No matter how good your site may be at providing your users with exactly what they want, where they want it, before they even know they want it, you will still get some people who need to contact you directly. There may even be times when you want to encourage contact - it is not always the case that doing everything online is the best for your customer, or for your business.
Whether you encourage it or not, contact is going to happen from your website. The key question is, how are you going to handle that?
All organisations have preferred points of contact, and if a user is going to contact you it is the responsibility of your website to encourage them to go to the right place. It’s good for them, and it’s good for you.

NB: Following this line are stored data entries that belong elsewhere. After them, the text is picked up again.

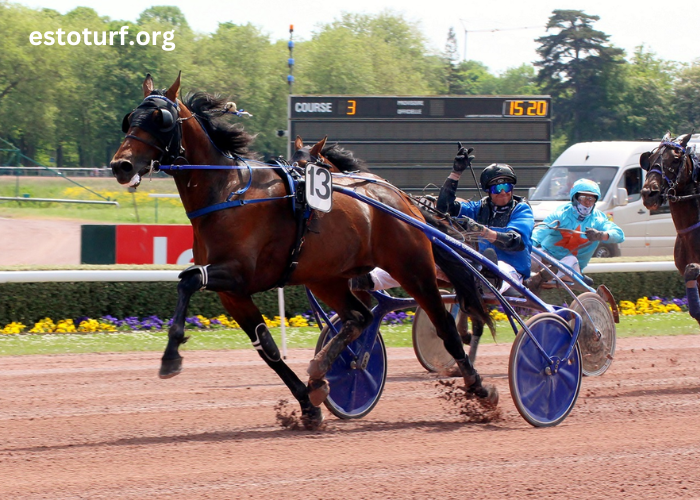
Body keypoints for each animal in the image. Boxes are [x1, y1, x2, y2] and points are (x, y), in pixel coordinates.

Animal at [110, 72, 498, 428]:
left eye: (160, 119)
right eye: (130, 119)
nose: (121, 165)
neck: (227, 192)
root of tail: (402, 199)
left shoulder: (239, 273)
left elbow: (189, 278)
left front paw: (171, 356)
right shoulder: (233, 293)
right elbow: (266, 346)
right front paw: (308, 404)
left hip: (412, 267)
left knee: (444, 325)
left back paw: (479, 388)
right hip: (326, 277)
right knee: (360, 317)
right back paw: (321, 369)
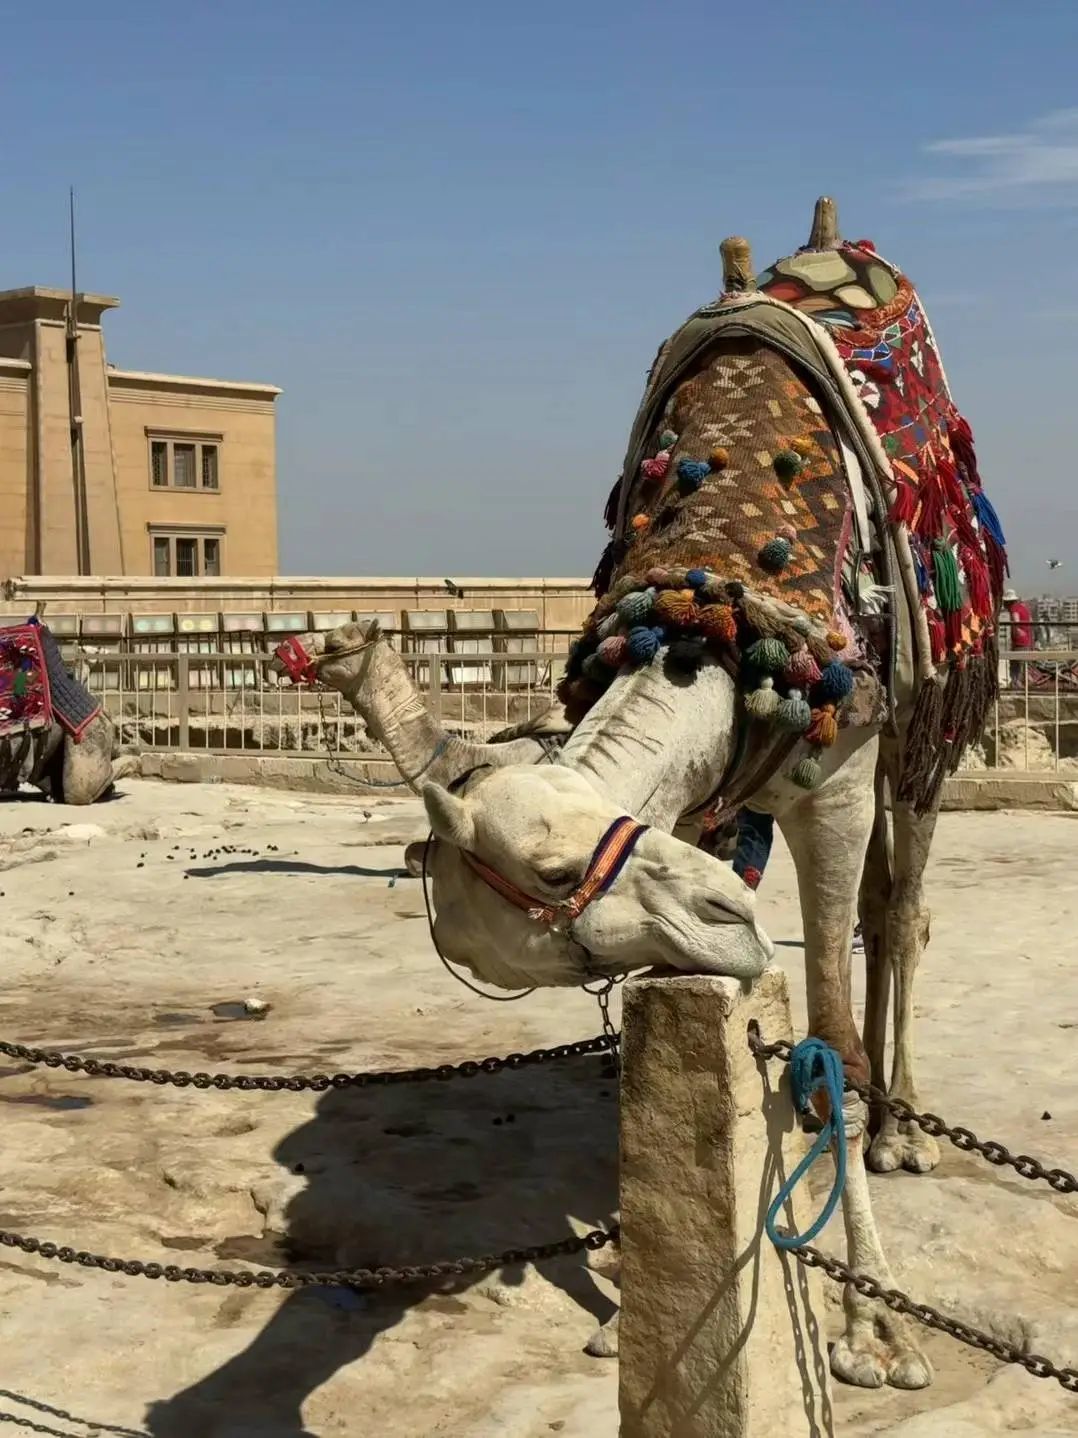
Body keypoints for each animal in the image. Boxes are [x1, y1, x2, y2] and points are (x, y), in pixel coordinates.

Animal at [416, 197, 1011, 1386]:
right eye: (554, 865)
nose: (729, 914)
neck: (711, 611)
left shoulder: (835, 778)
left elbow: (831, 1027)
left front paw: (872, 1322)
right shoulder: (700, 805)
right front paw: (638, 1302)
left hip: (929, 715)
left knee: (901, 906)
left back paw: (901, 1130)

To manage your online customer contact well, you will want to try to achieve a number of things:
Not always, but often, the first task of contact management is to _prevent _contact. Other contact channels are often more expensive, and unless you are looking for sales, you’re not going to get the money back. Of course, the last thing you want is for your customer to feel neglected, so when you’re discouraging their contact, you need to do it in a way that is good for them, as well as you. So, your first step is to try and answer their question online. If that doesn’t work - if their question is just too specific - you will need to manage their next steps carefully.
All organisations will have preferred contact channels, and these may be different for different services. Make that the first channel you offer them is the one you want them to use.
In a simple case, this will probably mean offering the online form up-front, and hiding phone numbers further down. A more complex solution might involve guiding the user through a series of steps, before offering the most appropriate channel, but be cautious - making contact too hard never ends well.
You shouldn’t be afraid to tell your users what your preferred contact method is, especially if you’re spending their money to do it. Even something as simple as a sentence that says “it is cheaper for you to contact us online” tells people that avoiding the phone will save everyone’s money.
Even if you present contact as personal (e.g. contact dave) you should refrain from offering individuals contact details. People leave, office phone numbers change, and you just end up with a dead contact point, and no one is happy about that.
If you measure where contact comes from and what type of contact is made, you can analyse what sections or pages of the site are causing customer contact to happen. There are a number of ways to do this, including many inside your contact management system.
One quick and effective way we have used before is to place contact details on a separate page from the content - when people click to get the contact details, it is easy to measure. It doesn’t give you a one-to-one correlation (not everyone who looks up your phone number will then dial it) but it does give clear indications of what bits of your site are leading to contact, which means you can start to focus your efforts and work out just why that’s happening.